W tym czasie prawie 80 proc. chrześcijan na tym terenie stanowili unici, czyli grekokatolicy, rzymscy katolicy około 15 proc., prawosławni mniej niż 5 proc., a resztę protestanci. Duża część mieszkańców miast była wyznania mojżeszowego, istniały też tatarskie, muzułmańskie wsie.

O ile początkowo ucisk religijny i narodowy był odczuwalny, to z dojściem do władzy cara Mikołaja I (1825-1855) stał się wręcz brutalny. Represje były szczególnie silne po zdławieniu powstania listopadowego w latach 1830-1831. Od roku 1830 do 1870 zamknięte zostały prawie wszystkie klasztory i szkoły katolickie. W 1839 roku carskim dekretem zlikwidowano unię z Watykanem, a z grekokatolickich wiernych pod przymusem zaczęto robić prawosławnych.


Pokarmelicki kościół, w 1865 roku przekazany Cerkwi. Zdjęcie z 1878 roku
Ucisk religijny na katolików wzmógł się jeszcze po porażce powstania styczniowego w latach 1863-1864. Kościołowi odbierano świątynie i oddawano je Cerkwi. Na przykład w Głębokiem kościół przy zlikwidowanym klasztorze karmelitów bosych przebudowano na cerkiew, w sąsiednich Duniłowiczach katolicką świątynię także przekazano prawosławnym.
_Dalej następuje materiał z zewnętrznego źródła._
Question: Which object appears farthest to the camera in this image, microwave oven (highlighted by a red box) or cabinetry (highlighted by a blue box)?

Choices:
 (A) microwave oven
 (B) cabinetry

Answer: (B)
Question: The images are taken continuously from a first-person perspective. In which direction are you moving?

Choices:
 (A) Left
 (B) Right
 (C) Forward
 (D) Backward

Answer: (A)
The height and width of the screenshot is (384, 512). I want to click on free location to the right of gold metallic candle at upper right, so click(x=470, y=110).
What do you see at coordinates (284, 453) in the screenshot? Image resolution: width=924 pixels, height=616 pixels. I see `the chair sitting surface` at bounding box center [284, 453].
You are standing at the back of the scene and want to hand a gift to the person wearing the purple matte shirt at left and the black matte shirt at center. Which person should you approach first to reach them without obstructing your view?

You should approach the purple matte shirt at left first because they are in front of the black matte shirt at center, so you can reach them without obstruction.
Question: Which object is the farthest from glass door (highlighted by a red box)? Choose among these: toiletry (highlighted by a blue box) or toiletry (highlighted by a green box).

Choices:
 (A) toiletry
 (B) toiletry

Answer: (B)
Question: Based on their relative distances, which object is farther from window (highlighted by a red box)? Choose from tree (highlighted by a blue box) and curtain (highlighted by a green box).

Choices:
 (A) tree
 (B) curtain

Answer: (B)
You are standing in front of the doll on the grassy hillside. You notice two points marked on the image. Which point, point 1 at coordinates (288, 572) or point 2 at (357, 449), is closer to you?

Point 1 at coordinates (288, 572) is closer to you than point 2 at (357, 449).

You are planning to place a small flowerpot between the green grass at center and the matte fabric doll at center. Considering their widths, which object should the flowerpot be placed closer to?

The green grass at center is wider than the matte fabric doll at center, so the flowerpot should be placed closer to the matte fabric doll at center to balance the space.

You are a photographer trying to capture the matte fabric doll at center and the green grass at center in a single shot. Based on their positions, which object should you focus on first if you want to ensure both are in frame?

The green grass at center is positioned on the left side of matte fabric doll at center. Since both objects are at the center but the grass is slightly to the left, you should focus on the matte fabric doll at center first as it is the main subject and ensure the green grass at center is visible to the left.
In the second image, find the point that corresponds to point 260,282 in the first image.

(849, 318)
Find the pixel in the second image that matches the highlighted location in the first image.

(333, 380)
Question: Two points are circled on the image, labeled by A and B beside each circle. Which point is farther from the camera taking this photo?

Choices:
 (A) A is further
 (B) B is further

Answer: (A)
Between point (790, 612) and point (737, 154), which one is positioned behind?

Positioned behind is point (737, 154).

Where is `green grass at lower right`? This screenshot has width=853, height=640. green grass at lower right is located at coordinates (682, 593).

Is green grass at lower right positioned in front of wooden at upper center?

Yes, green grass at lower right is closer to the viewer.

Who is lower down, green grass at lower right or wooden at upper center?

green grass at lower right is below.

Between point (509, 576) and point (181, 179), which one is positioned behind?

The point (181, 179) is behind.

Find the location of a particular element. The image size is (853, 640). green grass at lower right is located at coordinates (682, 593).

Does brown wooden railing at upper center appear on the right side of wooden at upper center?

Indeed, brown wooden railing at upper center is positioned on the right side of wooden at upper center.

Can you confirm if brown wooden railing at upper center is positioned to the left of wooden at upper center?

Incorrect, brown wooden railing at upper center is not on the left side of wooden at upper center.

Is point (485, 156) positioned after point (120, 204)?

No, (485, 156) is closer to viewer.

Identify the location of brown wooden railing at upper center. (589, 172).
W 1869 roku zlikwidowana została diecezja mińska – jej parafie początkowo włączono do diecezji wileńskiej, a w 1883 roku do mohylewskiej.

WIADOMOŚCI
Powstanie styczniowe na Białorusi. Idea aktualna do dziś
2021.02.01 16:45


W drugiej połowie XIX wieku rodzi się białoruski ruch narodowy. Władze carskie nie chcą widzieć w Białorusinach narodu, stosują więc politykę utożsamiania narodowości z wyznaniem. To znaczy, że jeśli człowiek wyznaje prawosławie, jest uznawany za Rosjanina, a jeśli chodzi do kościoła, to nazywa się go Polakiem.

W tym czasie o języku białoruskim w kościołach nie mogło być mowy, a administracja zmuszała nawet duchowieństwo, by część nabożeństwa odprawiać po rosyjsku. Niektórzy księżą, ze strachu przed represjami, grodzą się na taki krok.

Kościół w Mosarzu na starej fotografii. Świątynia przetrwała do dziś, ale bez wieży
Zdecydowanie przeciwni byli za to wierni. W 1871 roku praktyce tej sprzeciwiły się kobiety ze wsi Mosarz pod Głębokiem. Księdza, który przemówił z ambony po rosyjsku i organistę, obrzuciły jajkami. Według ówczesnej prasy na protest odważyły się kobiety, bo kilka lat po powstaniu ich mężowie za taki czyn zostaliby zesłani na Sybir.


Ważnym argumentem przeciwko językowi rosyjskiemu w kościołach był strach, że carat pójdzie o krok dalej i zmusi katolików do przejścia na prawosławie. I rzeczywiście, władze miały taki plan.

Ożywienie katolicyzmu na ziemiach białoruskich

Presja wywierana na Kościół zelżała po rosyjskiej rewolucji 1905 roku, gdy car Mikołaj II został zmuszony do wydania Manifestu konstytucyjnego, który gwarantował podstawowe wolności, w tym religijne. Od tego czasu odradzają się niektóre parafie, a w 1917 roku odtworzona zostaje diecezja mińska.


Kościół w Głębokiem przed rozbudową. Zdjęcie z 1902 roku
Wcześniej, w 1897 roku władze rosyjskie cofnęły zakaz rekonstrukcji i budowy nowych kościołów, który obowiązywał od zdławienia powstania styczniowego. Koniec XX wieku jest więc czasem intensywnego wznoszenia katolickich świątyń. Znaczna część używanych dziś kościołów na Białorusi powstała właśnie przed I wojną światową. Należy do nich większość świątyń Ziemi Brasławskiej, kościół w Miorach, w Prozorokach pod Głębokiem, w Uszaczu. Z kolei kościół w Głębokiem został w latach 1902-1908 mocno rozbudowany, zachowując jednak pierwotny styl wileńskiego baroku.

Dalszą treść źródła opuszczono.